L’Université Gaston Berger (UGB) de Saint-Louis accueille depuis ce 9 juin les 72 heures de l’efficacité énergétique, une initiative portée par le Département de Physique appliquée de l’UFR Sciences Appliquées et Technologies (SAT). Pendant trois jours, enseignants-chercheurs, étudiants, experts et partenaires institutionnels échangent autour des solutions permettant de réduire la consommation énergétique des campus universitaires et de promouvoir un modèle durable, reproductible dans l’ensemble des établissements publics du Sénégal.

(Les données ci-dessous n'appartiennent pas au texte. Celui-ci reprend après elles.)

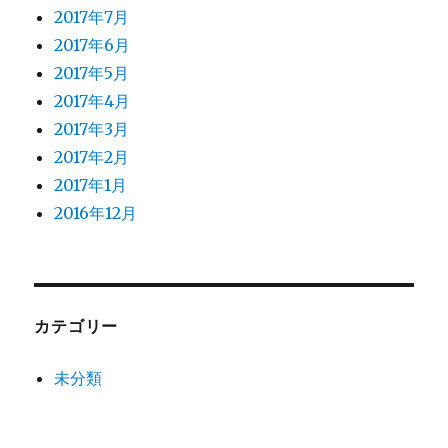
2017年7月
2017年6月
2017年5月
2017年4月
2017年3月
2017年2月
2017年1月
2016年12月
カテゴリー
未分類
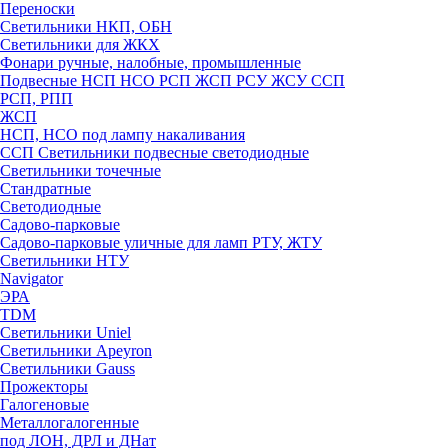
Переноски
Светильники НКП, ОБН
Светильники для ЖКХ
Фонари ручные, налобные, промышленные
Подвесные НСП НСО РСП ЖСП РСУ ЖСУ ССП
РСП, РПП
ЖСП
НСП, НСО под лампу накаливания
ССП Светильники подвесные светодиодные
Светильники точечные
Стандратные
Светодиодные
Садово-парковые
Садово-парковые уличные для ламп РТУ, ЖТУ
Светильники НТУ
Navigator
ЭРА
TDM
Светильники Uniel
Светильники Apeyron
Светильники Gauss
Прожекторы
Галогеновые
Металлогалогенные
под ЛОН, ДРЛ и ДНат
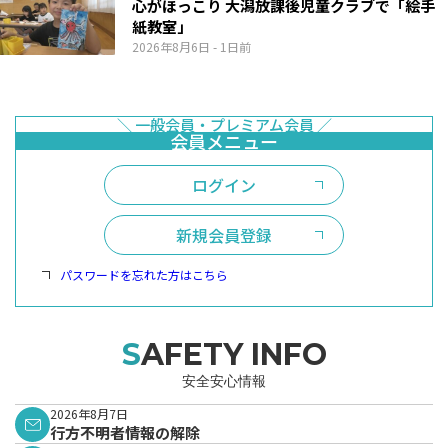
心がほっこり 大潟放課後児童クラブで「絵手
紙教室」
2026年8月6日
- 1日前
ログイン
新規会員登録
パスワードを忘れた方はこちら
SAFETY INFO
安全安心情報
2026年8月7日
行方不明者情報の解除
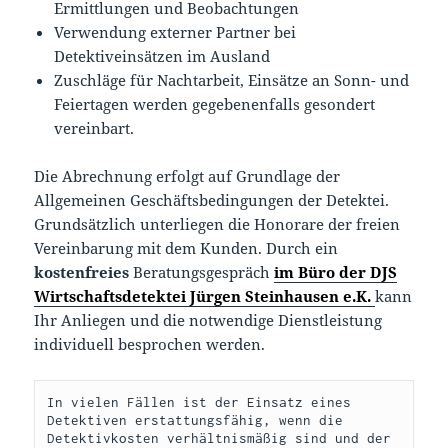
Ermittlungen und Beobachtungen
Verwendung externer Partner bei
Detektiveinsätzen im Ausland
Zuschläge für Nachtarbeit, Einsätze an Sonn- und
Feiertagen werden gegebenenfalls gesondert
vereinbart.
Die Abrechnung erfolgt auf Grundlage der
Allgemeinen Geschäftsbedingungen der Detektei.
Grundsätzlich unterliegen die Honorare der freien
Vereinbarung mit dem Kunden. Durch ein
kostenfreies
Beratungsgespräch
im Büro der DJS
Wirtschaftsdetektei Jürgen Steinhausen e.K.
kann
Ihr Anliegen und die notwendige Dienstleistung
individuell besprochen werden.
In vielen Fällen ist der Einsatz eines 
Detektiven erstattungsfähig, wenn die 
Detektivkosten verhältnismäßig sind und der 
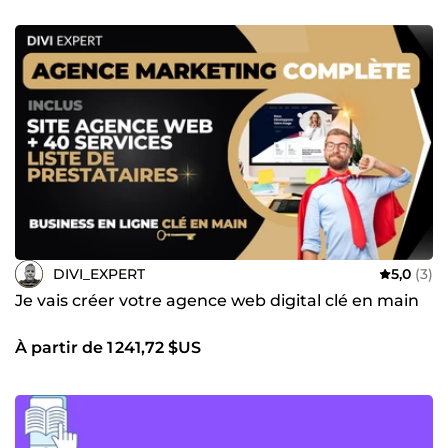
DIVI_EXPERT
5,0
(3)
Je vais créer votre agence web digital clé en main
À partir de 1 241,72 $US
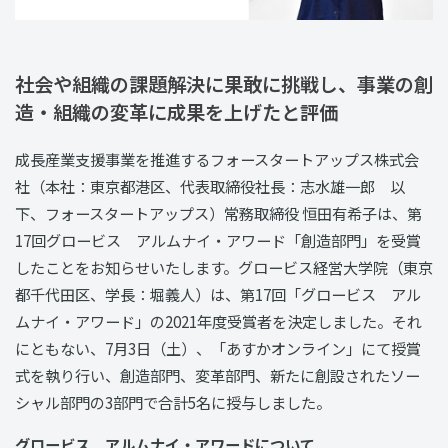
社会や組織の課題解決に果敢に挑戦し、事業の創
造・組織の変革に成果を上げたと評価
成長産業支援事業を推進するフォースタートアップス株式会
社（本社：東京都港区、代表取締役社長：志水雄一郎 以
下、フォースタートアップス）常務取締役 恒田有希子は、第
17回グロービス アルムナイ・アワード「創造部門」を受賞
したことをお知らせいたします。グロービス経営大学院（東京
都千代田区、学長：堀義人）は、第17回「グロービス アル
ムナイ・アワード」の2021年度受賞者を決定しました。それ
にともない、7月3日（土）、「あすかオンライン」にて授賞
式を執り行い、創造部門、変革部門、新たに創設されたソー
シャル部門の3部門で合計5名に授与しました。
グロービス アルムナイ・アワードについて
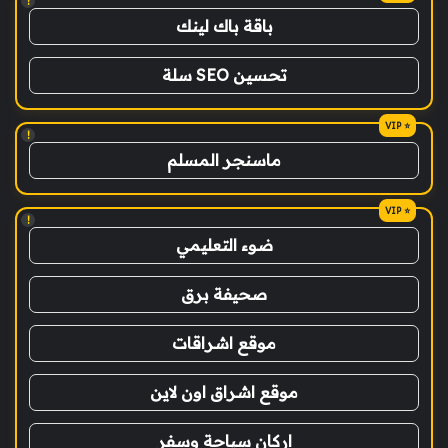
!
باقة باك لينك
تحسين SEO سلة
!
ماسنجر المسلم
!
ضوء التعليمي
صحيفة برق
موقع اشراقات
موقع اشراق اون لاين
اركان سياحة وسفر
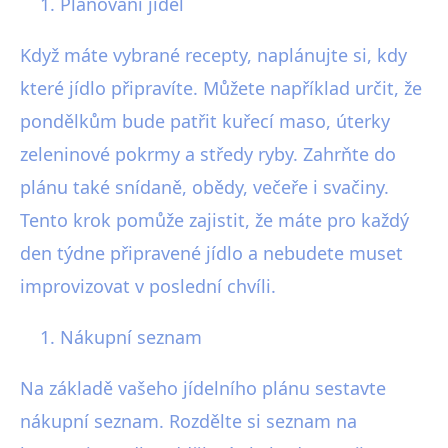
Plánování jídel
Když máte vybrané recepty, naplánujte si, kdy
které jídlo připravíte. Můžete například určit, že
pondělkům bude patřit kuřecí maso, úterky
zeleninové pokrmy a středy ryby. Zahrňte do
plánu také snídaně, obědy, večeře i svačiny.
Tento krok pomůže zajistit, že máte pro každý
den týdne připravené jídlo a nebudete muset
improvizovat v poslední chvíli.
Nákupní seznam
Na základě vašeho jídelního plánu sestavte
nákupní seznam. Rozdělte si seznam na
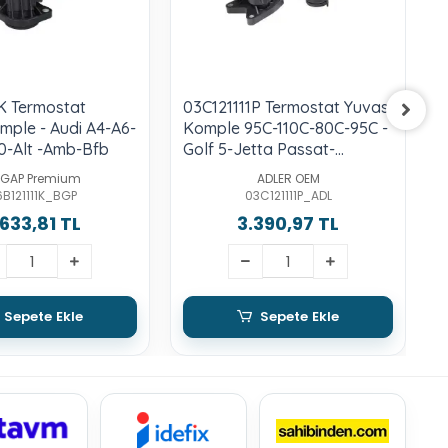
K Termostat
03C121111P Termostat Yuvası
0
mple - Audi A4-A6-
Komple 95C-110C-80C-95C -
Y
0-Alt -Amb-Bfb
Golf 5-Jetta Passat-
8
Scırocco-Tiguan-1.4 Lt.-Tsı-
P
GAP Premium
ADLER OEM
Blg-Bmy-Cavd-Cthd
L
B121111K_BGP
03C121111P_ADL
.633,81 TL
3.390,97 TL
Sepete Ekle
Sepete Ekle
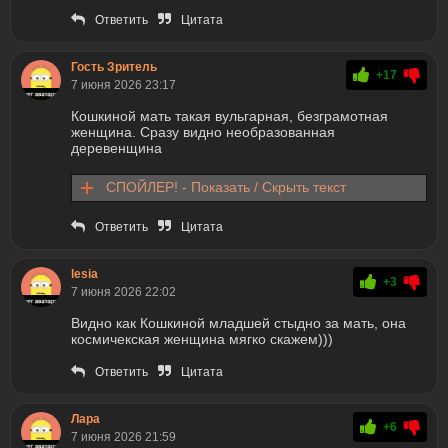
Ответить
Цитата
Гость Зритель
+17
7 июня 2026 23:17
Кошкиной мать такая вульгарная, безграмотная
женщина. Сразу видно необразованная
деревенщина
СПОЙЛЕР! - Показать / Скрыть текст
Ответить
Цитата
lesia
+3
7 июня 2026 22:02
Видно как Кошкиной младшей стыдно за мать, она
космичекская женщина мягко скажем)))
Ответить
Цитата
Лара
+6
7 июня 2026 21:59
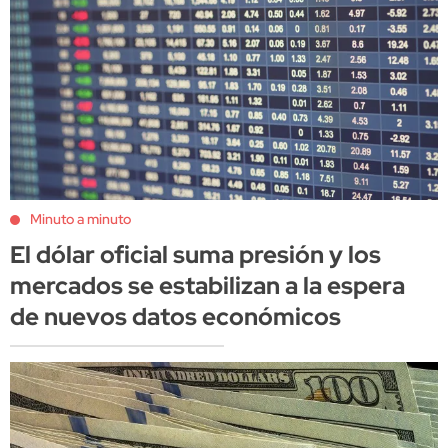
Minuto a minuto
El dólar oficial suma presión y los
mercados se estabilizan a la espera
de nuevos datos económicos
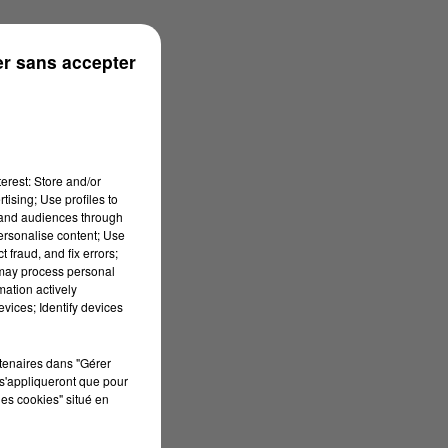
r sans accepter
erest: Store and/or
tising; Use profiles to
tand audiences through
personalise content; Use
 fraud, and fix errors;
 may process personal
mation actively
vices; Identify devices
rtenaires dans "Gérer
s'appliqueront que pour
les cookies" situé en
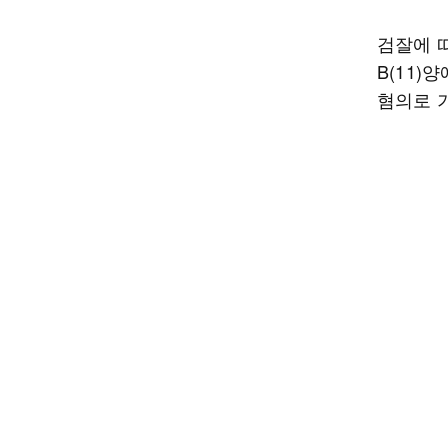
검잘에 
B(11
혐의로 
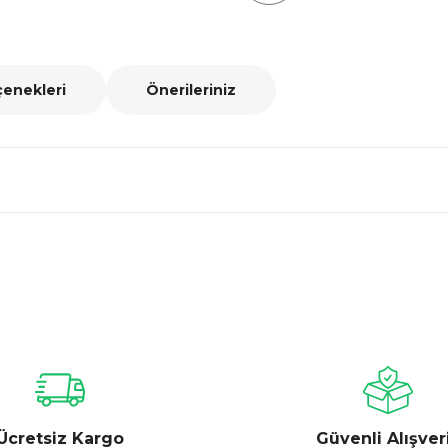
çenekleri
Önerileriniz
nularda yetersiz gördüğünüz noktaları öneri formunu kullanarak tarafımız
Bu ürüne ilk yorumu siz yapın!
Yorum Yaz
Ücretsiz Kargo
Güvenli Alışver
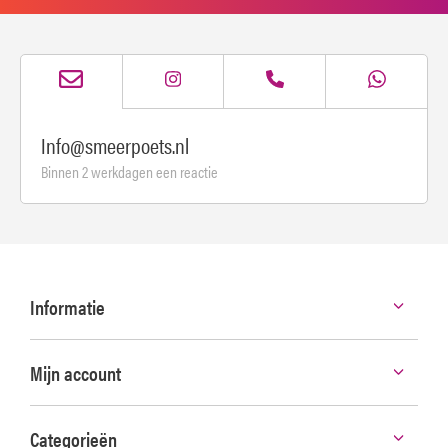
Info@smeerpoets.nl
Binnen 2 werkdagen een reactie
Informatie
Mijn account
Categorieën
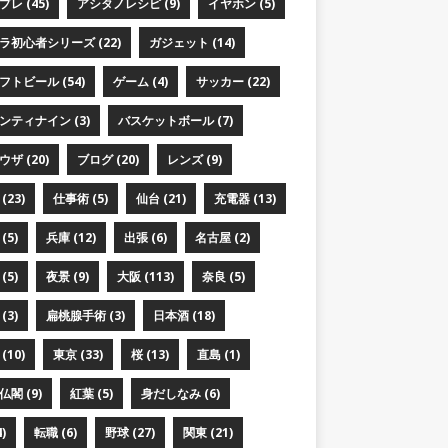
レ (45)
アシタノレシピ (9)
イヤホン (5)
ラ初心者シリーズ (22)
ガジェット (14)
フトビール (54)
ゲーム (4)
サッカー (22)
ンティナイン (3)
バスケットボール (7)
ザ (20)
ブログ (20)
レンズ (9)
(23)
仕事術 (5)
仙台 (21)
充電器 (13)
(5)
兵庫 (12)
出張 (6)
名古屋 (2)
(5)
夜景 (9)
大阪 (113)
奈良 (5)
(3)
扁桃腺手術 (3)
日本酒 (18)
(10)
東京 (33)
桜 (13)
直島 (1)
閣 (9)
紅葉 (5)
身だしなみ (6)
)
転職 (6)
野球 (27)
関東 (21)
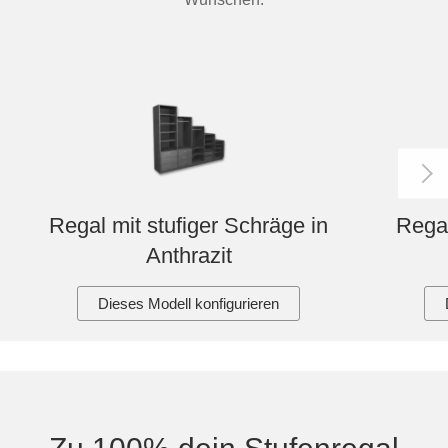
Regal mit stufiger Schräge in
Regal
Anthrazit
Dieses Modell konfigurieren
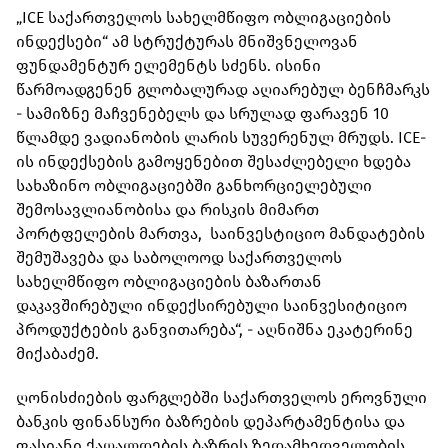
„ICE საქართველოს სახელმწიფო ობლიგაციების
ინდექსები“ ამ სტრუქტურას მნიშვნელოვან
ფუნდამენტურ ელემენტს სძენს. ისინი
წარმოადგენენ გლობალურად აღიარებულ ბენჩმარკს
- სამიზნე მაჩვენებელს და სრულად ფარავენ 10
წლამდე ვადიანობის ლარის სუვერენულ მრუდს. ICE-
ის ინდექსების გამოყენებით შესაძლებელი ხდება
სახაზინო ობლიგაციებში განხორციელებული
შემოსავლიანობისა და რისკის მიმართ
პორტფელების მართვა, საინვესტიციო მანდატების
შემუშავება და საბოლოოდ საქართველოს
სახელმწიფო ობლიგაციების ბაზართან
დაკავშირებული ინდექსირებული საინვესიტიციო
პროდუქტების განვითარება“, - აღნიშნა ეკატერინე
მიქაბაძემ.
ღონისძიების ფარგლებში საქართველოს ეროვნული
ბანკის ფინანსური ბაზრების დეპარტამენტისა და
ფასიანი ქაღალდების ბაზრის ზედამხედველობის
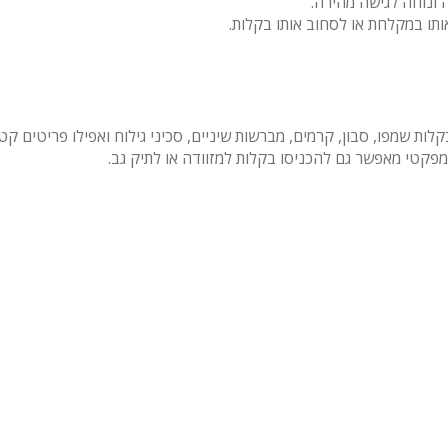
 ונוחה לגישה מהירה.
אותו במקלחת או לסחוב אותו בקלות.
מפקטי מאפשר גם להכניסו בקלות למזוודה או לתיק גב.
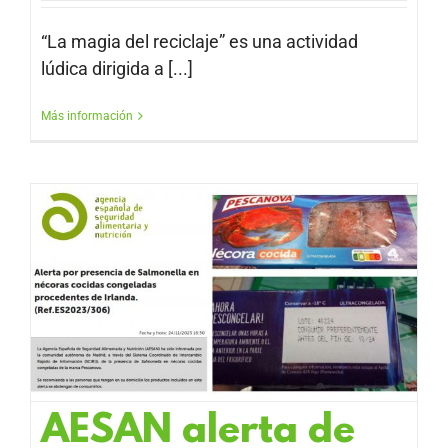
“La magia del reciclaje” es una actividad
lúdica dirigida a [...]
Más información
AESAN alerta de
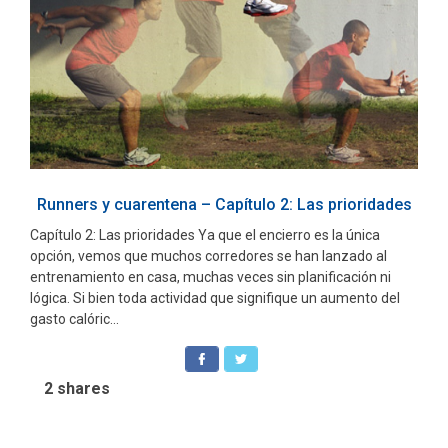
Runners y cuarentena – Capítulo 2: Las prioridades
Capítulo 2: Las prioridades Ya que el encierro es la única
opción, vemos que muchos corredores se han lanzado al
entrenamiento en casa, muchas veces sin planificación ni
lógica. Si bien toda actividad que signifique un aumento del
gasto calóric...
2
shares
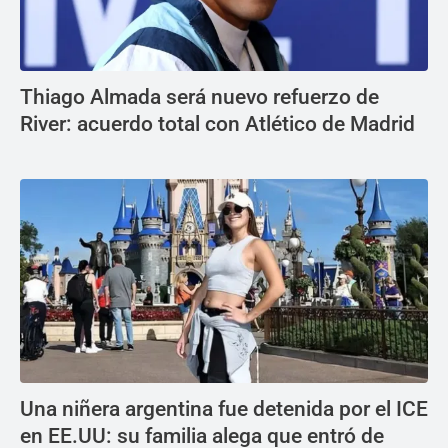
Thiago Almada será nuevo refuerzo de
River: acuerdo total con Atlético de Madrid
Una niñera argentina fue detenida por el ICE
en EE.UU: su familia alega que entró de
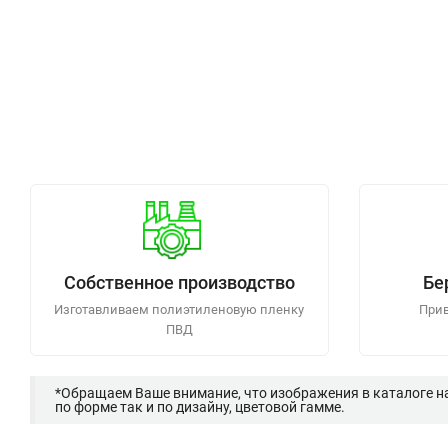
Собственное производство
Бе
Изготавливаем полиэтиленовую пленку
Прив
ПВД
*Обращаем Ваше внимание, что изображения в каталоге н
по форме так и по дизайну, цветовой гамме.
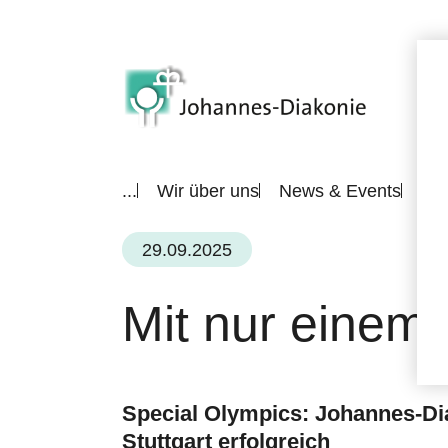
...
Wir über uns
News & Events
All
29.09.2025
Mit nur einem 
Special Olympics: Johannes-Di
Stuttgart erfolgreich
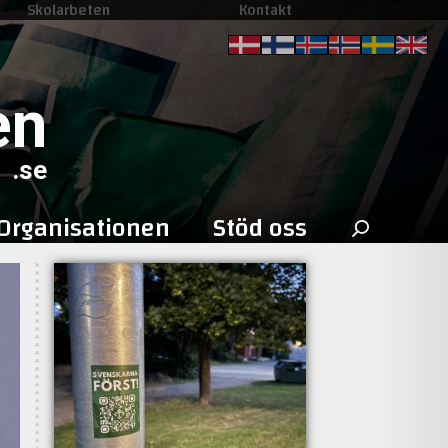
Skolarbeten
Kontakt
en
.se
Sök
Organisationen
Stöd oss
efter:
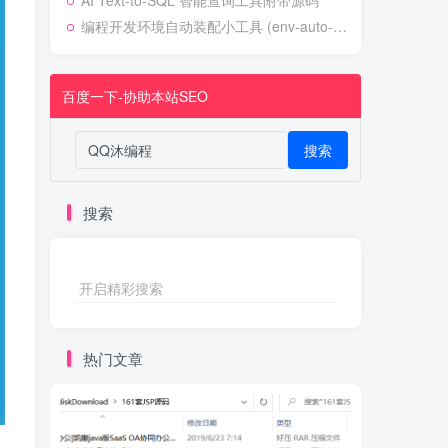
AI Text-to-SQL 智能查询工具附带源码
编程开发环境自动装配小工具 (env-auto-setup)
百度一下-协助本站SEO
搜索
搜索
开启精彩搜索
热门文章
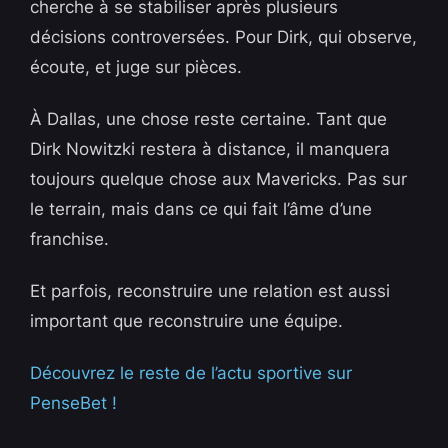
cherche à se stabiliser après plusieurs
décisions controversées. Pour Dirk, qui observe,
écoute, et juge sur pièces.
À Dallas, une chose reste certaine. Tant que
Dirk Nowitzki restera à distance, il manquera
toujours quelque chose aux Mavericks. Pas sur
le terrain, mais dans ce qui fait l’âme d’une
franchise.
Et parfois, reconstruire une relation est aussi
important que reconstruire une équipe.
Découvrez le reste de l’actu sportive sur
PenseBet !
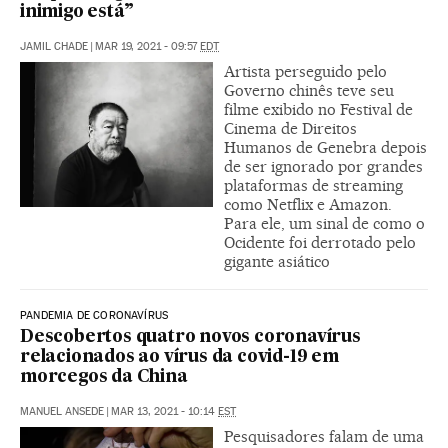
inimigo está”
JAMIL CHADE
|
MAR 19, 2021 - 09:57
EDT
Artista perseguido pelo
Governo chinês teve seu
filme exibido no Festival de
Cinema de Direitos
Humanos de Genebra depois
de ser ignorado por grandes
plataformas de streaming
como Netflix e Amazon.
Para ele, um sinal de como o
Ocidente foi derrotado pelo
gigante asiático
PANDEMIA DE CORONAVÍRUS
Descobertos quatro novos coronavírus
relacionados ao vírus da covid-19 em
morcegos da China
MANUEL ANSEDE
|
MAR 13, 2021 - 10:14
EST
Pesquisadores falam de uma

L’efficacité énergétique s’impose désormais comme une priorité stratégique pour les universités sénégalaises. C’est dans cette perspective que l’Université Gaston Berger de Saint-Louis a lancé les 72 heures de l’efficacité énergétique, un cadre de réflexion et de sensibilisation réunissant plusieurs établissements d’enseignement supérieur, ainsi que des structures spécialisées telles que l’Agence pour l’économie et la maîtrise de l’énergie (AEME) et l’Agence nationale pour les énergies renouvelables (ANER).
Pour le Pr Amsata Ndiaye, enseignant-chercheur au Département de Physique appliquée de l’UGB, l’ambition est claire : faire du campus de Saint-Louis une référence nationale en matière de gestion rationnelle de l’énergie.
« Notre objectif est de faire de l’UGB un modèle à dupliquer dans les autres campus universitaires et, à terme, dans les structures administratives et de formation du pays », explique-t-il.
Face à des factures d’électricité de plus en plus lourdes pour les universités, la recherche de solutions alternatives devient une nécessité. Selon le chercheur, l’établissement mise sur la recherche, la formation et l’innovation pour réduire sa dépendance énergétique.
« Nous faisons des efforts pour nous autonomiser progressivement afin de nous affranchir d’une partie de la facture d’électricité et aller vers une utilisation plus efficiente de l’énergie », souligne-t-il.
L’UGB dispose déjà d’atouts importants. Grâce à l’expertise locale et à l’accompagnement de partenaires techniques, les étudiants participent directement à la conception et à l’installation d’infrastructures énergétiques. Parmi les réalisations figurent des mini-centrales destinées à alimenter les laboratoires de travaux pratiques ainsi qu’une centrale solaire de 100 kWh avec une capacité de stockage équivalente, conçue dans le cadre de la formation.
L’université a également engagé un vaste programme d’audits énergétiques. Plusieurs bâtiments stratégiques, dont l’UFR Lettres et Sciences humaines, le rectorat et d’autres infrastructures académiques, ont déjà été évalués afin d’identifier les sources de gaspillage et de proposer des mesures correctives.
Au-delà des investissements technologiques, les organisateurs insistent sur la nécessité d’un changement de comportement. Selon le Pr Ndiaye, les habitudes de consommation constituent un défi majeur. « Le gaspillage ne concerne pas uniquement les étudiants. Dans les bureaux administratifs aussi, il existe des pertes importantes, souvent liées à une méconnaissance des bonnes pratiques », affirme-t-il.
Dans cette dynamique, l’UGB envisage d’expérimenter des blackouts volontaires de quinze minutes, une initiative inspirée des recommandations de l’AEME afin d’évaluer leur impact sur les comportements et sur la consommation globale du campus.
Présente à la cérémonie d’ouverture, la directrice générale de l’Agence pour l’économie et la maîtrise de l’énergie, Mame Coumba Ndiaye, a salué l’engagement de l’université.